A man falls in the snow. But it is not really snow at all. It collects on the floor of the boiler room. It collects in the lungs of the man.
Tears continue to fall. A mother and father wave to a plane that takes their son to a far-off country from which he will not come back alive.
“There is so much sadness,” Fletcher says.
In the tall president’s face you can see how his heart has been torn by the war.
In the Bronx a child does not dream but turns over and over all night, starving to death in its sleep.
Far away a young soldier ties off his arm and shoots morphine into his vein.
My father drums his finger on a table. He moves the salt shaker forward slightly. He draws a line in the salt.
My grandfather leans over three cows that have mysteriously died overnight. The vet in the white coat wipes his brow, rubs his chin, and shrugs.

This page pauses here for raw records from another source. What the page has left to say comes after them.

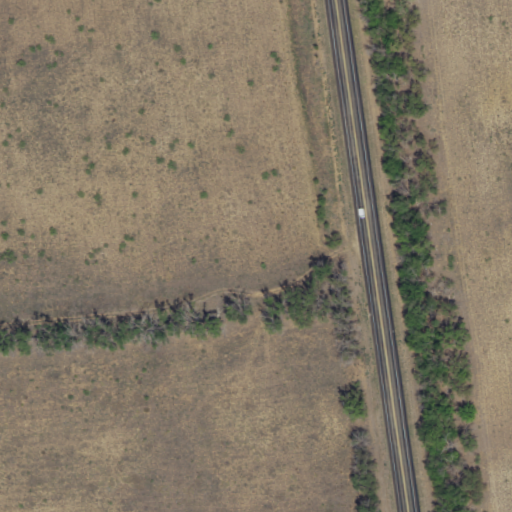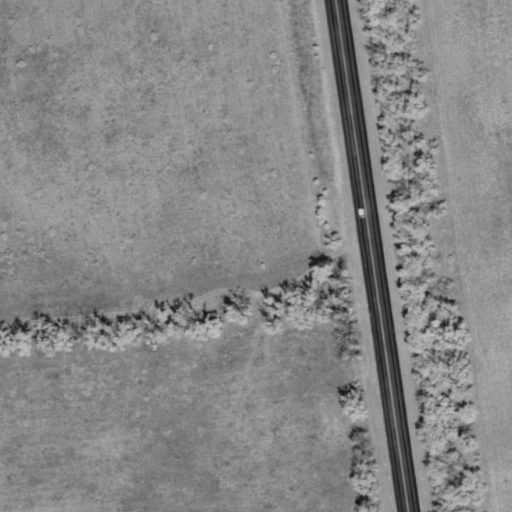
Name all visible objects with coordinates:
road: (368, 256)
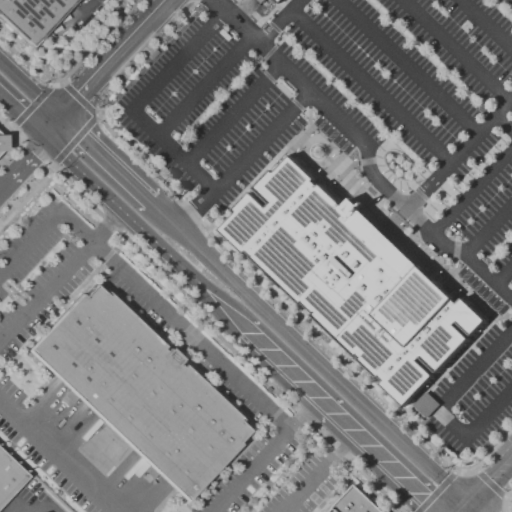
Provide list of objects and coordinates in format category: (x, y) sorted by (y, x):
building: (261, 0)
building: (32, 16)
building: (35, 17)
road: (279, 21)
road: (486, 24)
road: (455, 50)
road: (113, 57)
road: (408, 66)
road: (204, 84)
road: (369, 87)
road: (30, 89)
road: (138, 102)
road: (503, 104)
road: (234, 114)
road: (23, 116)
road: (54, 128)
building: (2, 142)
building: (2, 145)
road: (367, 148)
road: (458, 152)
road: (243, 159)
road: (106, 161)
road: (24, 165)
road: (471, 189)
road: (126, 214)
road: (107, 225)
road: (488, 228)
road: (504, 275)
building: (351, 279)
road: (193, 281)
building: (357, 281)
road: (142, 289)
road: (46, 290)
road: (203, 313)
road: (311, 354)
parking lot: (123, 383)
building: (138, 390)
building: (139, 391)
road: (339, 399)
building: (426, 404)
road: (306, 405)
building: (425, 405)
road: (441, 410)
road: (298, 417)
road: (506, 468)
building: (9, 476)
building: (9, 477)
road: (314, 477)
road: (486, 489)
road: (145, 499)
building: (354, 502)
building: (355, 503)
road: (468, 507)
road: (17, 508)
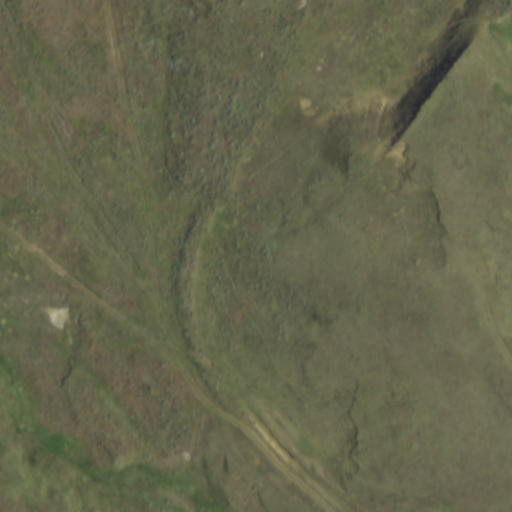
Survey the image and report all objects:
road: (81, 178)
road: (163, 289)
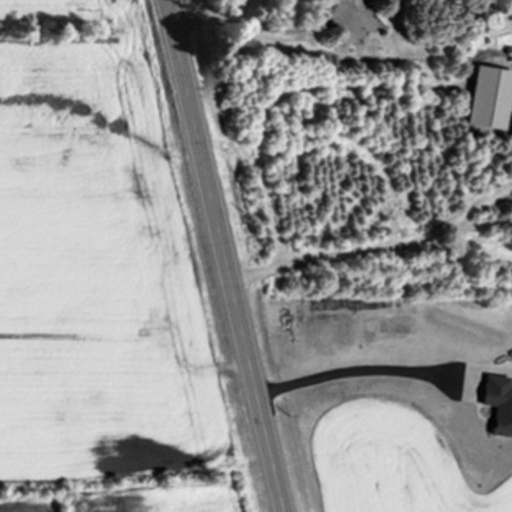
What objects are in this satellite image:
road: (258, 27)
road: (376, 250)
road: (222, 255)
road: (352, 371)
building: (496, 406)
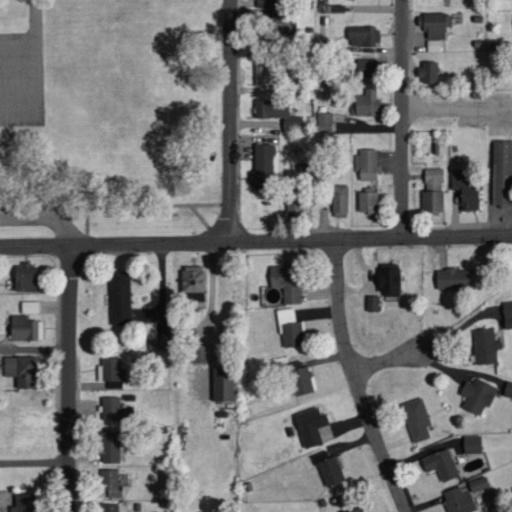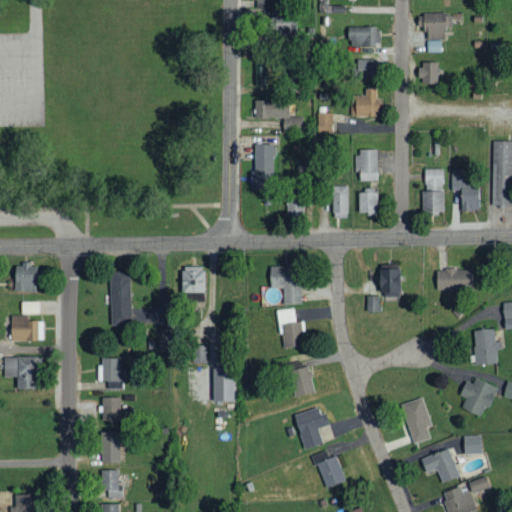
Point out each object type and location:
building: (268, 2)
building: (282, 28)
building: (435, 30)
building: (363, 37)
road: (35, 50)
road: (17, 53)
building: (368, 68)
building: (428, 73)
building: (260, 75)
road: (18, 101)
building: (365, 104)
road: (457, 108)
building: (278, 115)
road: (402, 118)
road: (231, 121)
building: (325, 122)
building: (366, 165)
building: (263, 168)
building: (500, 173)
building: (433, 179)
building: (465, 192)
building: (432, 202)
building: (367, 203)
road: (115, 205)
building: (294, 206)
road: (44, 217)
road: (371, 238)
road: (114, 244)
building: (25, 278)
building: (454, 280)
building: (286, 282)
building: (388, 283)
building: (192, 284)
building: (120, 298)
building: (372, 304)
building: (28, 307)
building: (507, 315)
building: (25, 329)
building: (290, 330)
building: (485, 347)
road: (35, 348)
building: (200, 354)
road: (385, 361)
building: (22, 372)
building: (111, 373)
road: (69, 378)
road: (353, 379)
building: (301, 382)
building: (508, 390)
building: (477, 396)
building: (111, 409)
building: (416, 419)
building: (310, 425)
building: (472, 444)
building: (110, 447)
road: (34, 462)
building: (440, 464)
building: (328, 468)
building: (478, 483)
building: (111, 484)
building: (458, 500)
building: (23, 502)
building: (109, 507)
building: (356, 510)
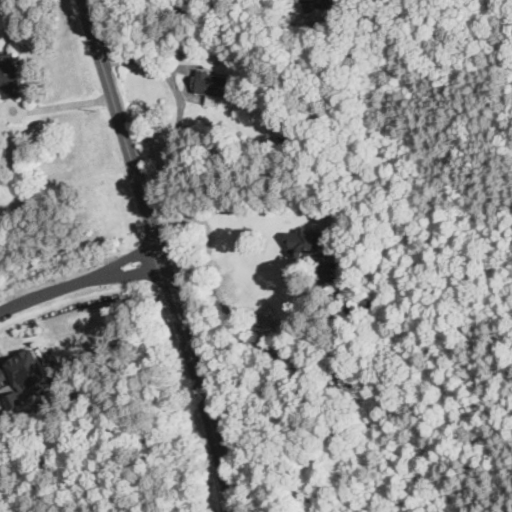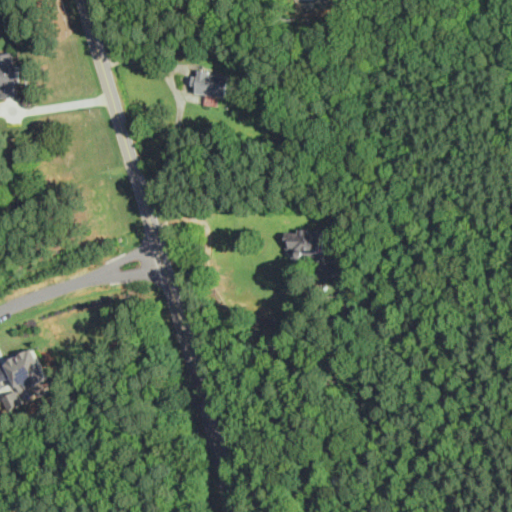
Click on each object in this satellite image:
park: (436, 26)
building: (9, 76)
building: (12, 78)
building: (214, 83)
building: (218, 86)
road: (28, 90)
road: (179, 102)
road: (57, 108)
building: (308, 243)
building: (310, 244)
road: (161, 255)
road: (80, 282)
road: (224, 316)
building: (20, 377)
building: (21, 378)
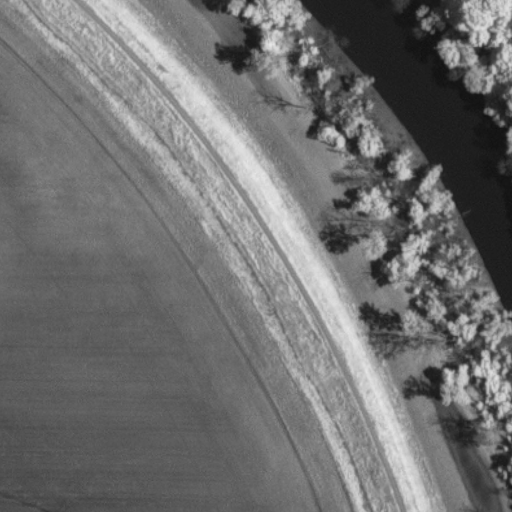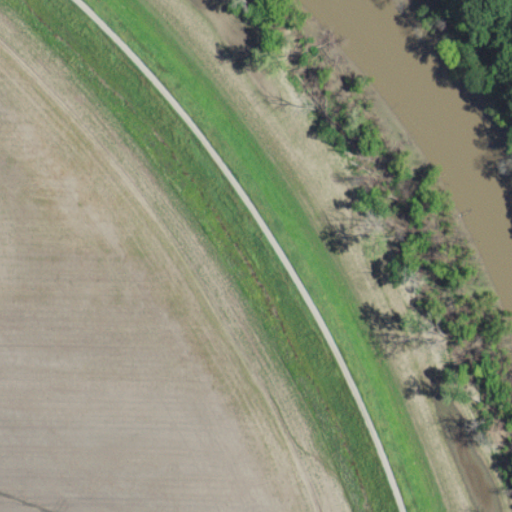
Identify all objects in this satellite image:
river: (433, 118)
road: (274, 237)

We watch ourselves gather in the dark barn with Grandpa until the thunder passes. Over and over he tells us the stories we love. “This is a wonderful country,” he says. “This is still the best country in the world.” He looks to the sky.
Two dreamy brothers in North Carolina, intent on flight, work day and night. In the same town a minister and his grandchild work through a peaceful Sunday morning.
A girl in Connecticut plays cat’s cradle, knots daisies into chains, makes mud packs of earth and clay.
My father bends his cloudy forehead down and plucks a squash flower from the ground.
Mary picks apples and puts them in her bushel basket.
Migrant workers, so exhausted they seem to sleep as they stand, as they bend over and over in their drowsy, aching dance, cradle each piece of fruit tenderly in their weathered hands, even at day’s end.
A young man catches his fingernail in the heavy machine he operates on the assembly line in New Bedford, Massachusetts. Not wanting to stop the machines, his boss gives no lunch break. The noise is deafening. The man would cover his ears if he could.